Pernyataan itu muncul di tengah meningkatnya pembahasan publik mengenai beban keuangan proyek Kereta Cepat Jakarta–Bandung, yang hingga kini masih menghadapi tantangan dari sisi pembiayaan dan pengembalian investasi.
Dua Skema yang Disiapkan Danantara
Sebelumnya, Chief Operating Officer (COO) Danantara, Dony Oskaria, menyebut pihaknya telah menyiapkan dua skema penyelesaian untuk beban utang KCIC.
Skema pertama adalah menyerahkan infrastruktur KCIC kepada pemerintah, sehingga KCIC hanya berperan sebagai operator tanpa kepemilikan aset fisik (konsep asset-light). Dalam model ini, kepemilikan dan tanggung jawab atas infrastruktur kereta cepat beralih ke pemerintah yang artinya, utang infrastruktur bisa menjadi bagian dari APBN.
Skema kedua adalah penyertaan modal baru kepada PT Kereta Api Indonesia (Persero) atau KAI. Tujuannya agar KAI sebagai salah satu pemegang saham KCIC memiliki struktur keuangan yang lebih kuat dan mampu menanggung beban bunga serta kewajiban pembayaran utang dengan lebih proporsional.
Proyek Strategis, Tantangan Finansial Besar
Proyek Kereta Cepat Jakarta–Bandung (Whoosh) merupakan proyek strategis nasional yang diresmikan sebagai simbol kemajuan transportasi Indonesia.
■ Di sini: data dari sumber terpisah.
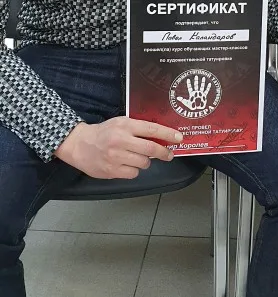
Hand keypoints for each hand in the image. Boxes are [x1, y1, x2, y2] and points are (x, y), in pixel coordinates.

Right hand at [55, 117, 182, 178]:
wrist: (79, 144)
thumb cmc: (104, 132)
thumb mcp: (121, 123)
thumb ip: (138, 128)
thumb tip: (161, 137)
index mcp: (125, 126)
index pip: (151, 129)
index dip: (167, 134)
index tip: (179, 138)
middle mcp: (121, 141)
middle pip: (151, 149)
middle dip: (164, 152)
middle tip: (169, 154)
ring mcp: (116, 157)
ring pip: (143, 163)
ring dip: (145, 161)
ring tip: (136, 156)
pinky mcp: (111, 171)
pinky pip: (133, 173)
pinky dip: (134, 170)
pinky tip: (126, 164)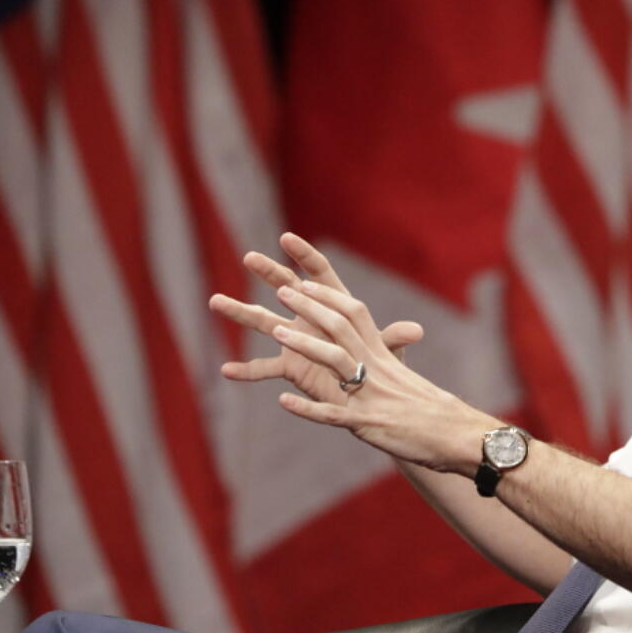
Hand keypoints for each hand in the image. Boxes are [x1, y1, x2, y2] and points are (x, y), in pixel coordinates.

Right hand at [209, 232, 423, 407]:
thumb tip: (416, 331)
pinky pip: (265, 368)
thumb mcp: (386, 352)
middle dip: (268, 273)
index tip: (285, 238)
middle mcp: (311, 318)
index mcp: (335, 306)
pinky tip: (226, 371)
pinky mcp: (291, 367)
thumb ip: (393, 340)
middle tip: (248, 257)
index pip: (319, 274)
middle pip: (287, 289)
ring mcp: (297, 340)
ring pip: (264, 322)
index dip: (304, 256)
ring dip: (240, 312)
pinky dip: (247, 370)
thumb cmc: (381, 365)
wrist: (369, 394)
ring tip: (215, 301)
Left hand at [266, 280, 499, 473]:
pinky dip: (308, 408)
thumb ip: (387, 363)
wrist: (458, 436)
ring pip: (336, 360)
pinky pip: (334, 414)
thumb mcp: (407, 380)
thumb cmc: (435, 411)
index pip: (356, 315)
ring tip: (276, 331)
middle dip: (310, 308)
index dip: (329, 297)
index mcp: (384, 357)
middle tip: (282, 291)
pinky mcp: (367, 424)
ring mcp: (371, 396)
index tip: (304, 282)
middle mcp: (377, 369)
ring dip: (305, 344)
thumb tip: (381, 354)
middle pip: (341, 328)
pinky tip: (283, 401)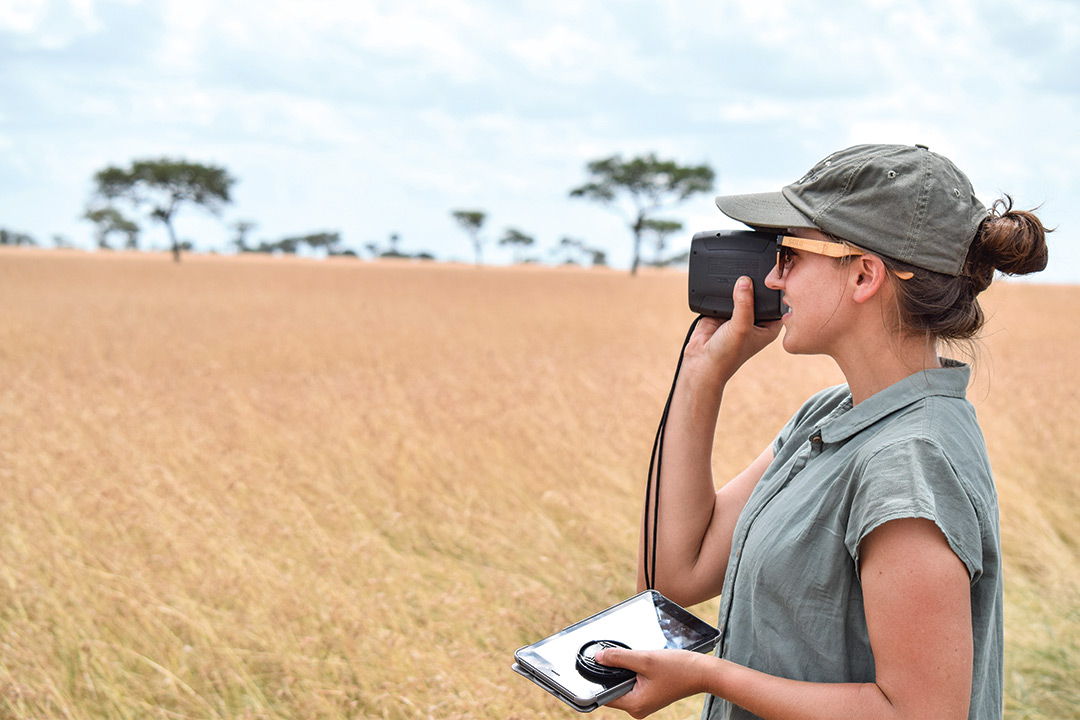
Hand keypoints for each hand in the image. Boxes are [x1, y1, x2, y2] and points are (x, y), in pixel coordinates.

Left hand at [594, 647, 710, 718]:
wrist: (702, 672)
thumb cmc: (678, 668)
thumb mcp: (645, 659)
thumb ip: (619, 658)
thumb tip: (598, 658)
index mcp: (635, 705)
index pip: (603, 695)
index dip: (595, 680)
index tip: (588, 667)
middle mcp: (637, 708)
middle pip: (612, 689)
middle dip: (610, 672)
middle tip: (610, 656)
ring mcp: (642, 702)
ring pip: (621, 684)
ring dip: (622, 670)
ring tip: (632, 659)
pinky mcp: (648, 695)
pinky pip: (631, 683)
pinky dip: (630, 671)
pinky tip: (638, 662)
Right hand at [683, 277, 781, 387]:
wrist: (701, 362)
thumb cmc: (727, 355)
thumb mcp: (741, 328)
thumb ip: (744, 305)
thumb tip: (745, 281)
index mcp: (768, 326)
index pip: (778, 302)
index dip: (776, 291)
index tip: (773, 277)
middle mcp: (755, 320)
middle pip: (758, 295)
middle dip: (755, 286)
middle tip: (752, 272)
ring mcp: (738, 315)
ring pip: (741, 293)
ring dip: (737, 286)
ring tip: (736, 276)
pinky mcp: (722, 311)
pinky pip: (724, 294)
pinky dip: (722, 289)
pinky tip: (722, 284)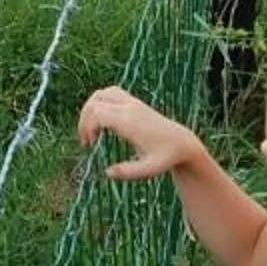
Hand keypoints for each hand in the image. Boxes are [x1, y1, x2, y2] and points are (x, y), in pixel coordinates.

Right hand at [77, 86, 202, 179]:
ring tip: (91, 129)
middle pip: (94, 101)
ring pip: (100, 93)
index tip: (90, 145)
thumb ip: (128, 172)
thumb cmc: (166, 157)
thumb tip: (107, 172)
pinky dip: (99, 103)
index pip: (97, 113)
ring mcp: (132, 102)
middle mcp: (130, 107)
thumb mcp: (149, 169)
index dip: (86, 127)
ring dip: (89, 109)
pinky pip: (110, 93)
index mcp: (130, 121)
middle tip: (87, 141)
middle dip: (84, 120)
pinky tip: (101, 121)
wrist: (182, 143)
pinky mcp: (134, 102)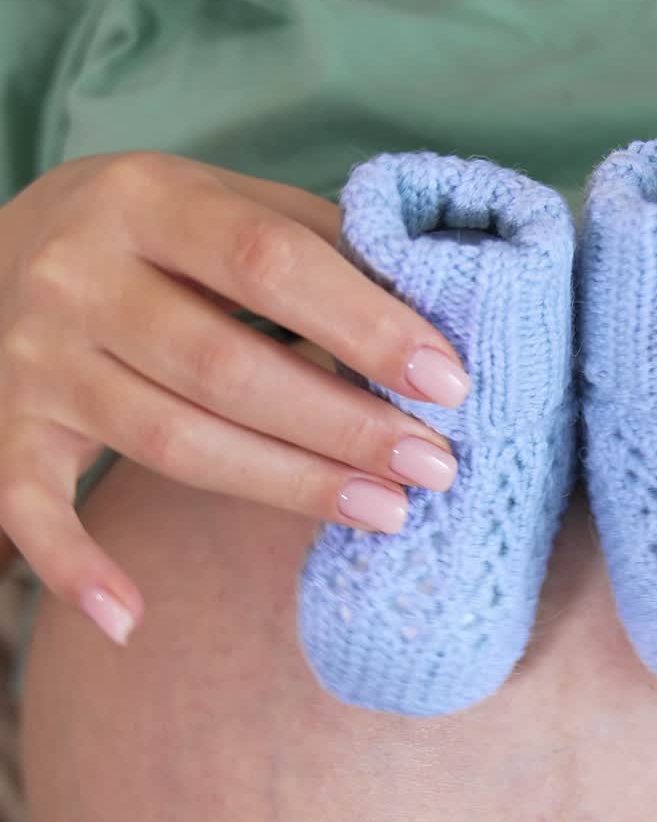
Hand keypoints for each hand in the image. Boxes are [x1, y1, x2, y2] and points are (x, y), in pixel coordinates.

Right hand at [0, 153, 469, 642]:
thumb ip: (316, 243)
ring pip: (169, 442)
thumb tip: (432, 302)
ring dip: (286, 486)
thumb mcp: (224, 201)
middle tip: (435, 466)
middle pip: (225, 368)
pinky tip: (130, 621)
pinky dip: (71, 567)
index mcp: (145, 200)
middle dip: (344, 426)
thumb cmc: (155, 236)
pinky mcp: (6, 429)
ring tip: (388, 512)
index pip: (268, 263)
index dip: (364, 326)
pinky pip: (27, 507)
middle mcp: (78, 278)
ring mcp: (35, 361)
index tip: (447, 382)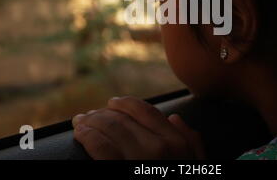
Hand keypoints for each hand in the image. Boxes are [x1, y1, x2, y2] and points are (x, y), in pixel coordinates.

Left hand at [72, 96, 205, 159]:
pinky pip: (100, 146)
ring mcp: (138, 161)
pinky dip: (87, 135)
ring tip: (80, 121)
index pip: (146, 111)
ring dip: (91, 121)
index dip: (125, 104)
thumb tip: (175, 119)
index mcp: (177, 144)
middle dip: (102, 113)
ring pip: (109, 128)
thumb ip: (191, 143)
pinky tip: (80, 133)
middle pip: (123, 119)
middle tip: (89, 115)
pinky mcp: (117, 172)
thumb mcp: (196, 168)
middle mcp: (159, 148)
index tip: (112, 104)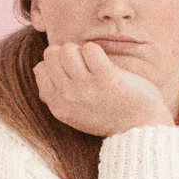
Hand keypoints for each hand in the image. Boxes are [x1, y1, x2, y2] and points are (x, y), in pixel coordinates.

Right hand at [33, 42, 172, 136]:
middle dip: (67, 53)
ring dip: (82, 50)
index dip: (56, 63)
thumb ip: (55, 96)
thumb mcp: (73, 114)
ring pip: (68, 49)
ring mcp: (85, 87)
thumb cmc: (109, 117)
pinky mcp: (105, 77)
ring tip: (94, 63)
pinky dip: (97, 51)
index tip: (72, 70)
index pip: (40, 69)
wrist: (139, 129)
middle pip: (52, 54)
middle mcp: (67, 97)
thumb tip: (39, 69)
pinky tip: (105, 63)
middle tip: (84, 64)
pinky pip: (90, 49)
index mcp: (57, 106)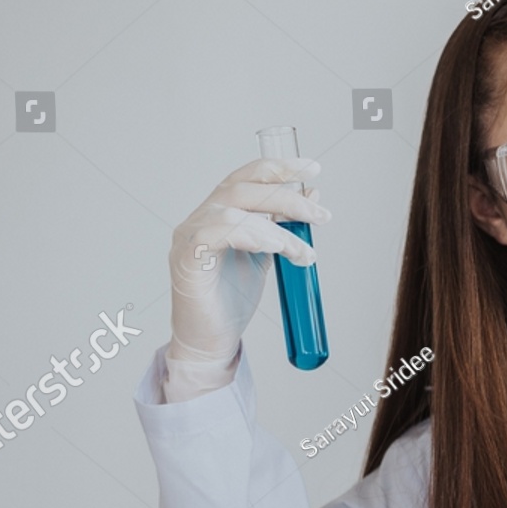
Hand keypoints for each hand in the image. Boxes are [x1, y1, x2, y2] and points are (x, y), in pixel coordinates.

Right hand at [167, 157, 327, 366]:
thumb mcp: (267, 255)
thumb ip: (284, 226)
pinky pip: (216, 233)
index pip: (247, 178)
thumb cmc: (232, 299)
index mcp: (220, 213)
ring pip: (233, 210)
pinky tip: (274, 249)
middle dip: (288, 197)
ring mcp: (190, 236)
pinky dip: (251, 236)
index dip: (278, 168)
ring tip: (302, 251)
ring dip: (277, 227)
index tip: (313, 168)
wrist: (211, 339)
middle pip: (244, 189)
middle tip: (320, 216)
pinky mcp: (186, 259)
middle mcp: (202, 218)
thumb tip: (313, 198)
Namun di balik prestasi itu, proyek ini masih dibayangi utang besar dan skema pendanaan kompleks, terutama karena sebagian pembiayaannya bersumber dari pinjaman luar negeri.
Sejumlah pengamat menilai, keputusan pemerintah dalam menangani utang proyek ini akan menjadi tolok ukur pengelolaan keuangan infrastruktur nasional ke depan, apakah negara akan tetap disiplin fiskal atau kembali menanggung beban komersial BUMN.